DOI:10.1177/106002809703100404
PMID:9101000
Abstract

OBJECTIVE

To determine the extent of omeprazole prescribing in the senior population of Ontario over a 1-year period; the variation in omeprazole prescribing for this population according to age group, gender, and geographic region: and the extent of inappropriate prescribing of omeprazole for this population.

DESIGN

Retrospective drug utilization review of prescription drug insurance claims.

DATA SOURCE

The Ontario Drug Benefit (ODB) program claims database.

OUTCOME MEASURES

The following outcomes were measured: the proportion of seniors in Ontario who received a prescription for omeprazole from April 1, 1992 to March 31, 1993: effects of age group, gender, and geographic region of residence on omeprazole prescribing; and the extent of inappropriate omeprazole prescribing according to the ODB criteria for use. Prescribing of omeprazole was defined as inappropriate if a first-line antiulcer drug (i.e., histamine2-receptor antagonist) was not prescribed within 1-6 months of the first prescription claim for omeprazole.

RESULTS

A total of 29,936 seniors in Ontario received omeprazole from April 1, 1992 to March 31, 1993 (2.53 recipients per 100 eligible population). The age-gender group most frequently prescribed omeprazole was women 65-74 years, followed by women and men 75 years or older, and then men 65-74 years. Omeprazole prescribing varied widely among the 48 provincial counties (range of 1.66 recipients per 100 eligible population to 4.52 recipients per 100 population, p < 0.001).

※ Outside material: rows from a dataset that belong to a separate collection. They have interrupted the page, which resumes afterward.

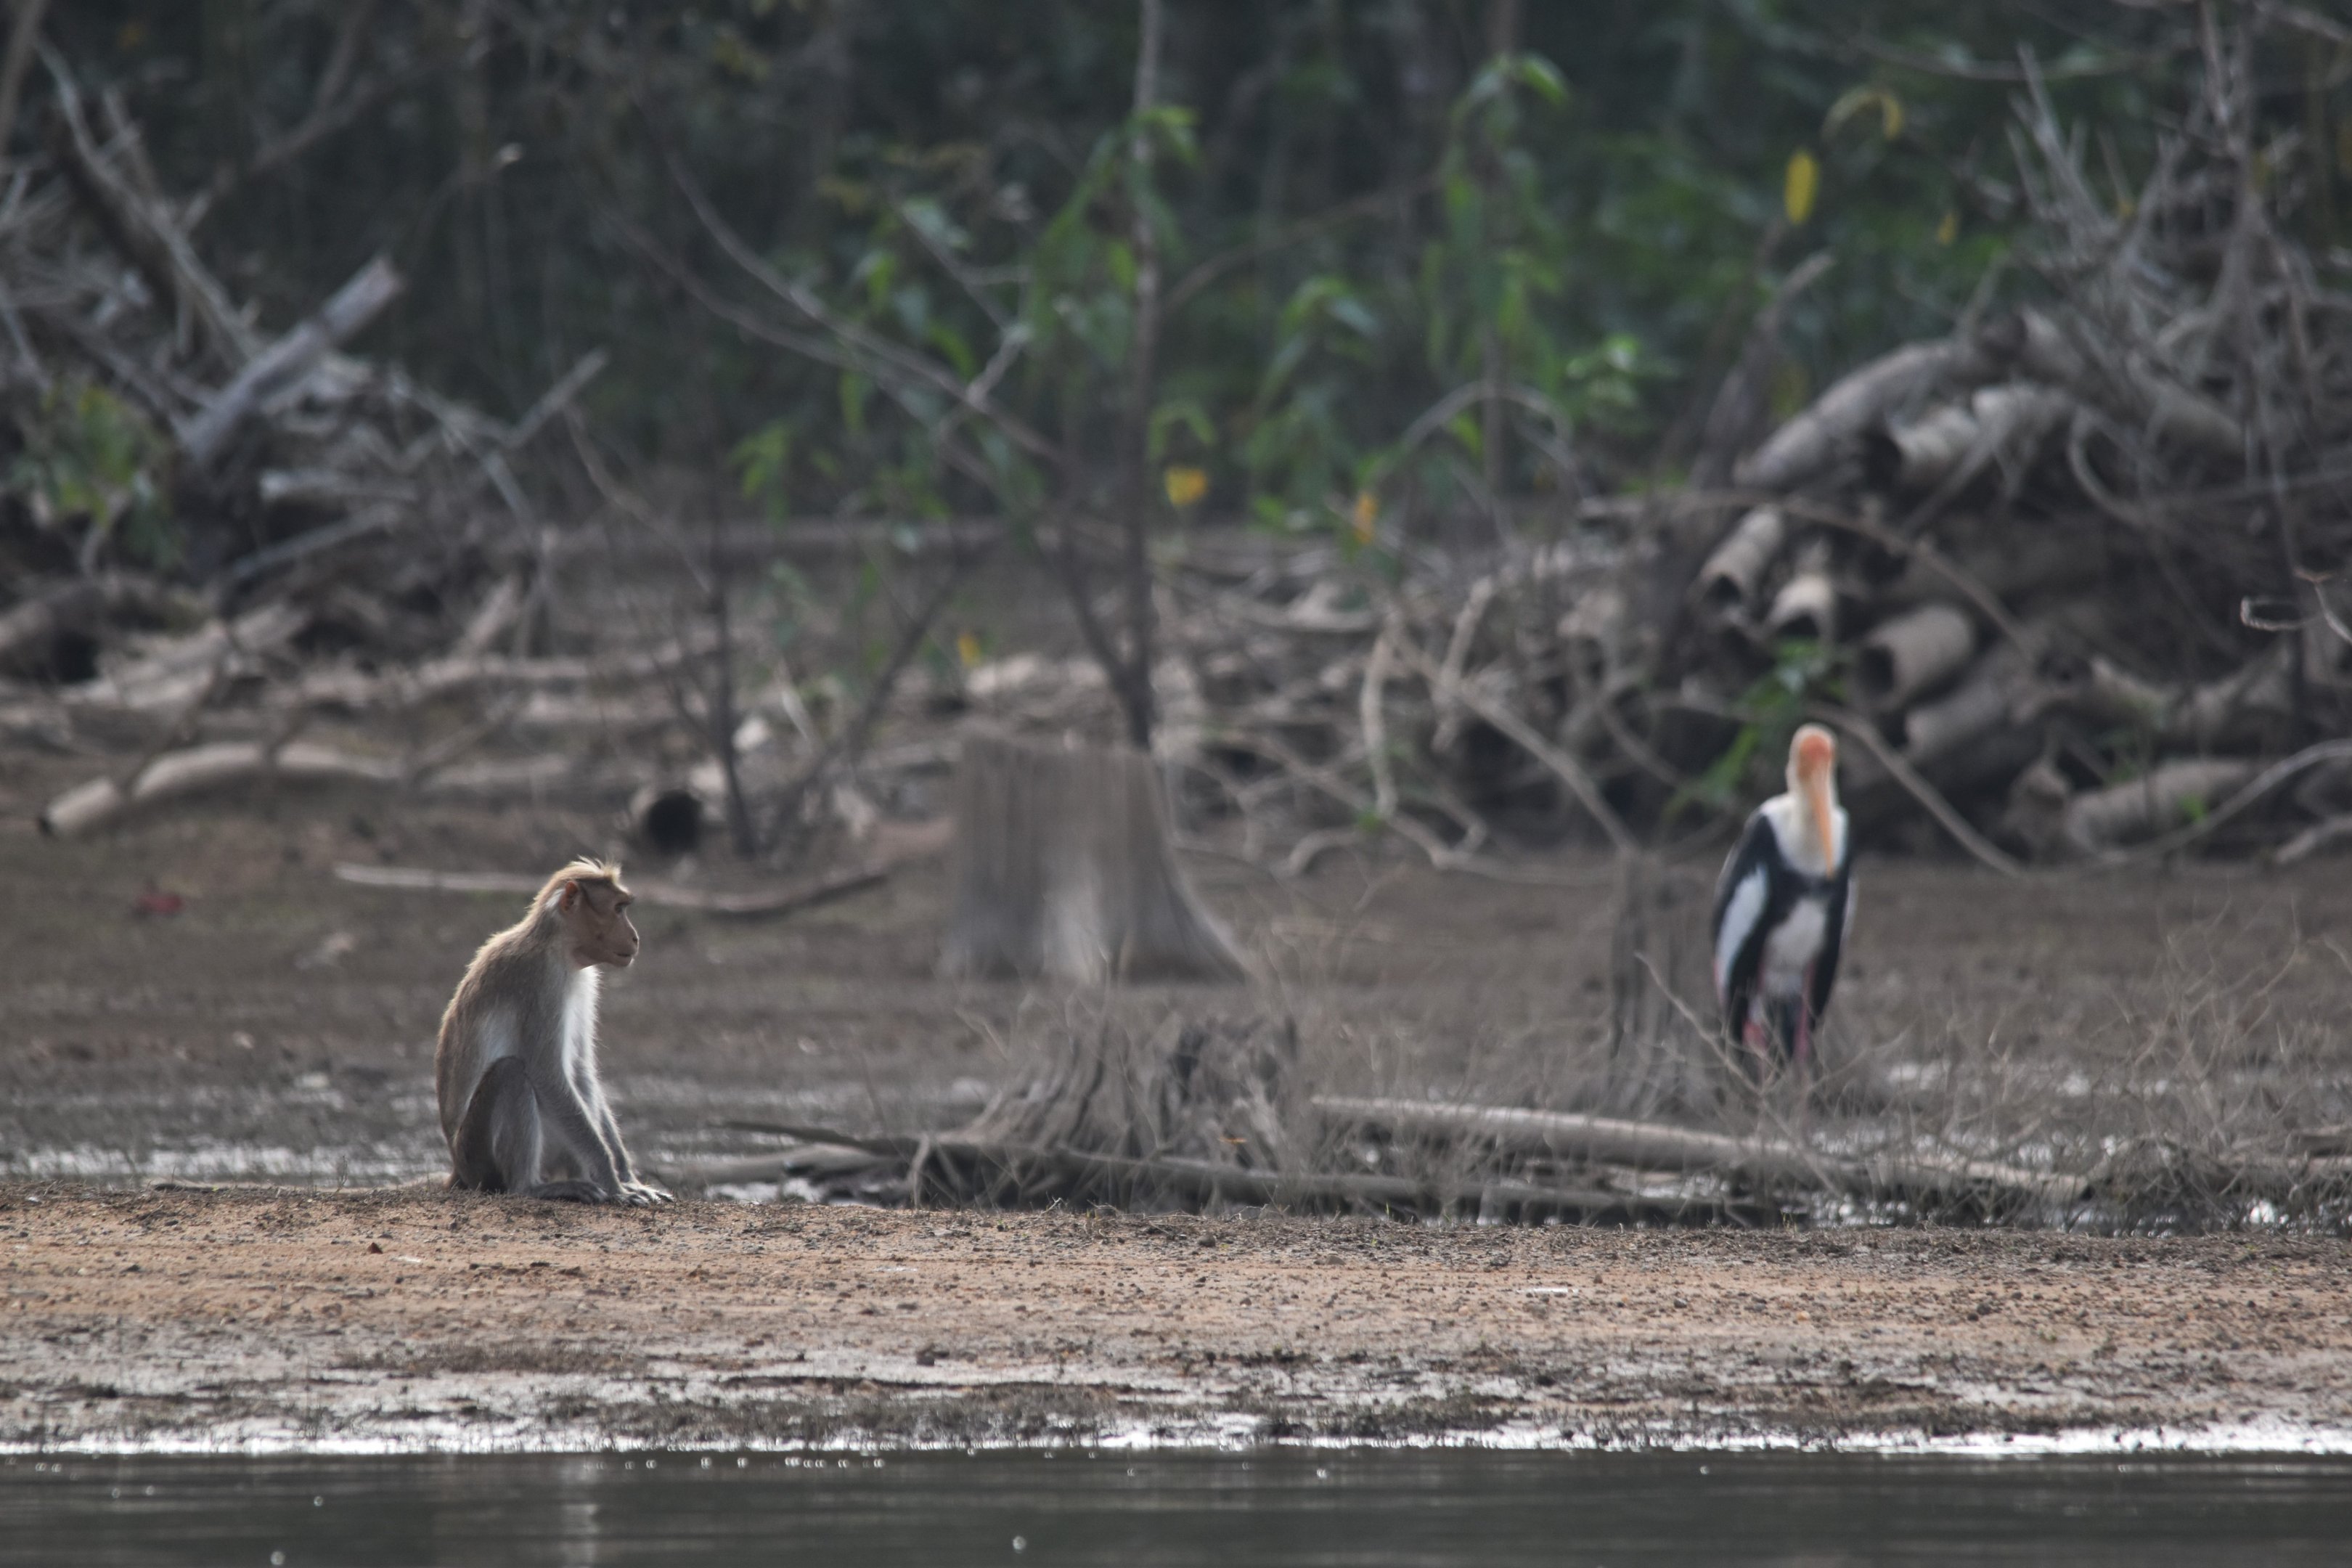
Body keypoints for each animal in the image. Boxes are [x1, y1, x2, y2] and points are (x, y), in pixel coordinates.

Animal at [434, 858, 671, 1205]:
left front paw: (627, 1178)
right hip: (475, 1153)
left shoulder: (585, 980)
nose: (636, 937)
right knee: (512, 1073)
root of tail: (457, 1169)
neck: (557, 945)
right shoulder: (540, 980)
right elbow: (546, 1072)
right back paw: (531, 1186)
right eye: (618, 909)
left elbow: (581, 1068)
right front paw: (614, 1183)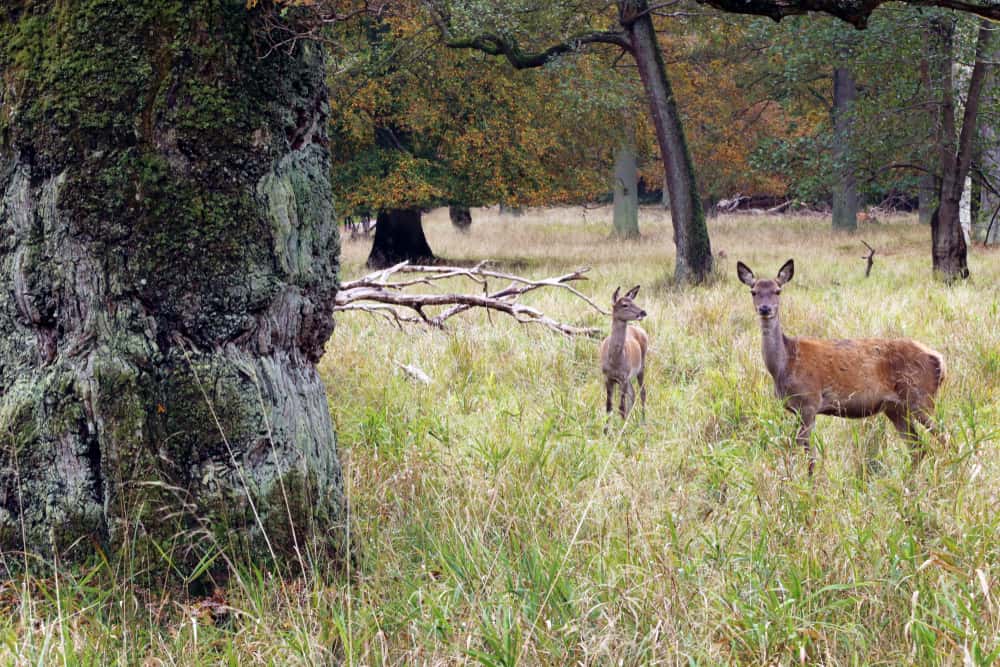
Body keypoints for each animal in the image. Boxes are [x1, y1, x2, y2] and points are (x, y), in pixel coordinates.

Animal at [601, 285, 649, 424]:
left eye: (633, 301)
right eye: (624, 304)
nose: (643, 312)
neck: (615, 361)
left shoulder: (623, 377)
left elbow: (621, 407)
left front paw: (621, 428)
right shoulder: (608, 377)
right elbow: (608, 407)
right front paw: (606, 430)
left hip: (641, 366)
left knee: (642, 392)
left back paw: (643, 421)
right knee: (632, 393)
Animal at [737, 259, 945, 474]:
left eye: (778, 291)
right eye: (753, 291)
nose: (765, 309)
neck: (784, 365)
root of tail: (939, 359)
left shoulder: (809, 402)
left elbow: (809, 456)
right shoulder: (795, 409)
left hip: (921, 398)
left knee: (945, 437)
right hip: (896, 408)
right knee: (918, 448)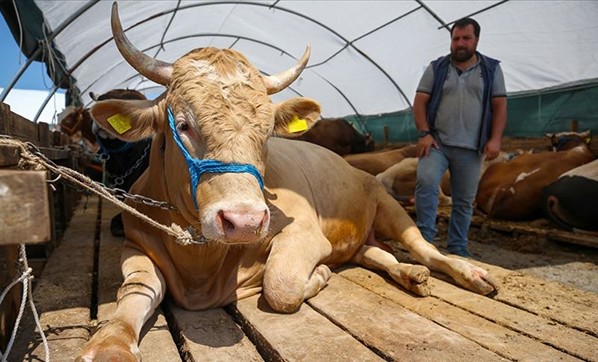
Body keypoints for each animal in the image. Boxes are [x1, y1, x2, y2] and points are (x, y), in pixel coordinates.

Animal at [78, 2, 502, 360]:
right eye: (182, 124)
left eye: (267, 133)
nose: (244, 221)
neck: (201, 262)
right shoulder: (136, 244)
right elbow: (134, 292)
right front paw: (111, 344)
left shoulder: (304, 233)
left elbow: (280, 286)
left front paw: (320, 276)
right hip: (360, 236)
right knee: (376, 254)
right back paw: (409, 274)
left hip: (388, 207)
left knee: (424, 248)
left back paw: (466, 273)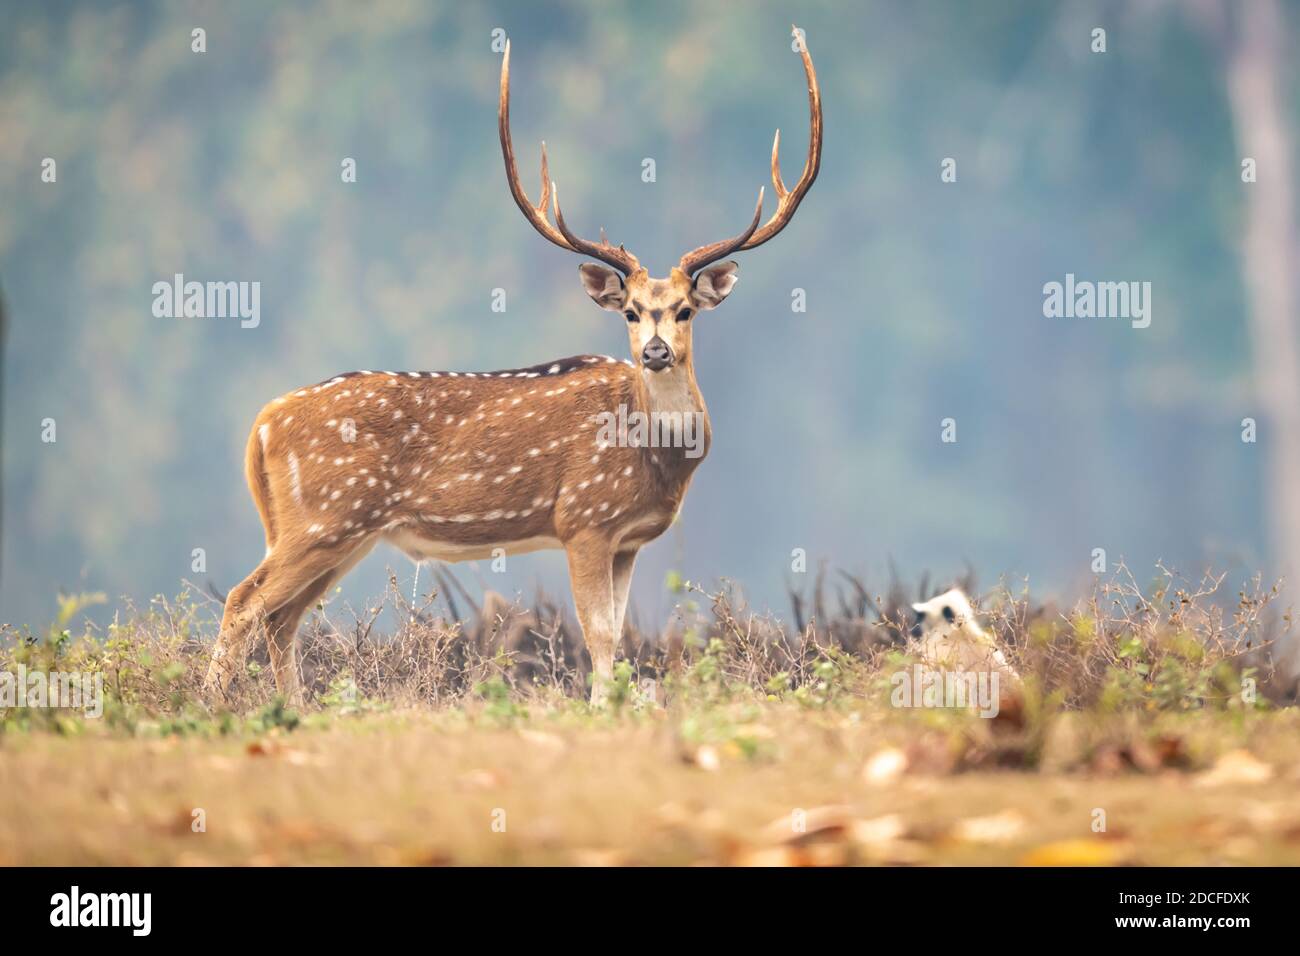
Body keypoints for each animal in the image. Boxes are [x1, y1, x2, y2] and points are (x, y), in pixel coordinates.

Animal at [202, 26, 822, 706]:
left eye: (685, 310)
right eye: (632, 312)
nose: (655, 351)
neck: (657, 458)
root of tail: (263, 423)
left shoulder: (627, 540)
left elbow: (620, 634)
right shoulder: (583, 518)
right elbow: (599, 635)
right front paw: (600, 709)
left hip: (334, 531)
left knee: (281, 617)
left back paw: (293, 706)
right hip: (323, 517)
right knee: (243, 601)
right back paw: (206, 701)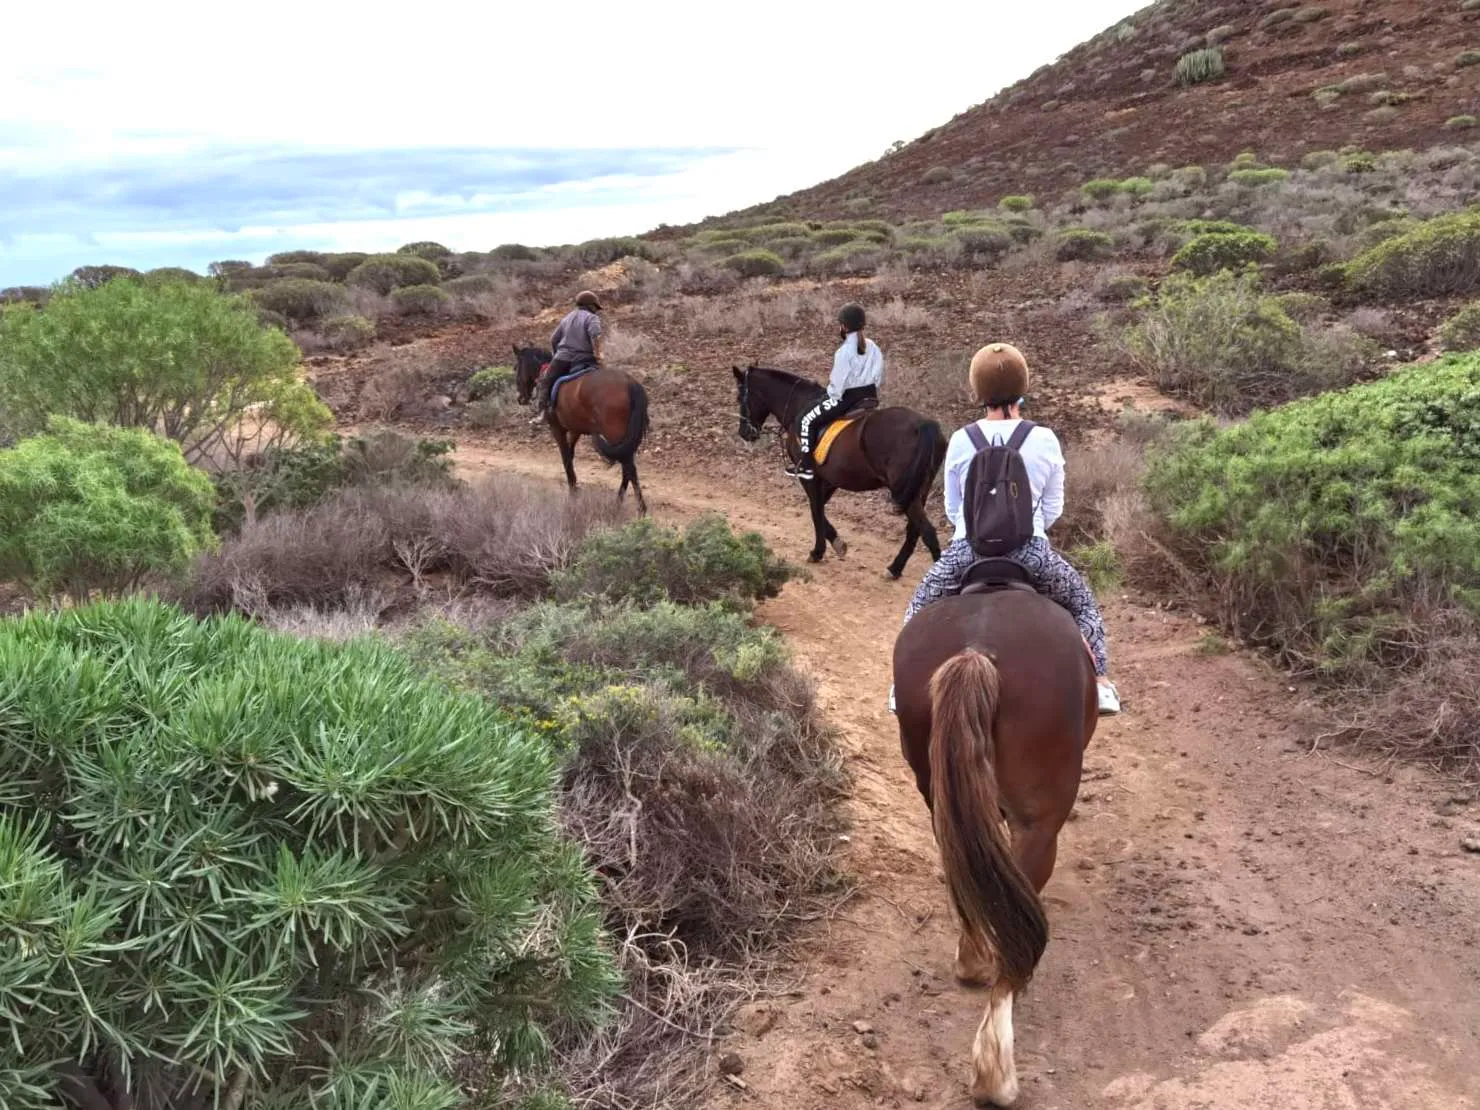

There was no evidence of a clustering effect in omeprazole prescribing at the county level. Prescribing of omeprazole was considered to be inappropriate for 80.5% of recipients.

CONCLUSIONS

This study demonstrated the ineffectiveness of the ODB limited-use program in controlling omeprazole prescribing. Further study should be done to examine determinants of variation in prescribing by geographic region.

摘要

目的

确定安大略省老年人群在一年时间内奥美拉唑的处方开具情况;根据年龄组、性别和地理区域,该人群奥美拉唑处方开具的差异;以及该人群中奥美拉唑不适当处方的情况。

设计

对处方药保险理赔进行回顾性药物利用审查。

数据来源

安大略省药品福利(ODB)计划理赔数据库。

观察指标

测量以下结果:1992年4月1日至1993年3月31日期间安大略省接受奥美拉唑处方的老年人比例;年龄组、性别和居住地理区域对奥美拉唑处方开具的影响;以及根据ODB使用标准判断的奥美拉唑不适当处方情况。如果在首次开具奥美拉唑处方申请后的1 - 6个月内未开具一线抗溃疡药物(即组胺2受体拮抗剂),则将奥美拉唑的处方开具定义为不适当。

结果

1992年4月1日至1993年3月31日期间,安大略省共有29,936名老年人接受了奥美拉唑治疗(每100名符合条件的人群中有2.53名接受者)。最常开具奥美拉唑的年龄 - 性别组是65 - 74岁的女性,其次是75岁及以上的女性和男性,然后是65 - 74岁的男性。在该省48个县中,奥美拉唑的处方开具差异很大(每100名符合条件的人群中接受者的范围为1.66名至每100名人群中4.52名,p < 0.001)。在县一级,没有证据表明奥美拉唑处方开具存在聚集效应。80.5%的接受者的奥美拉唑处方被认为是不适当的。

结论

本研究表明ODB限量使用计划在控制奥美拉唑处方开具方面无效。应进一步研究以检查地理区域处方差异的决定因素。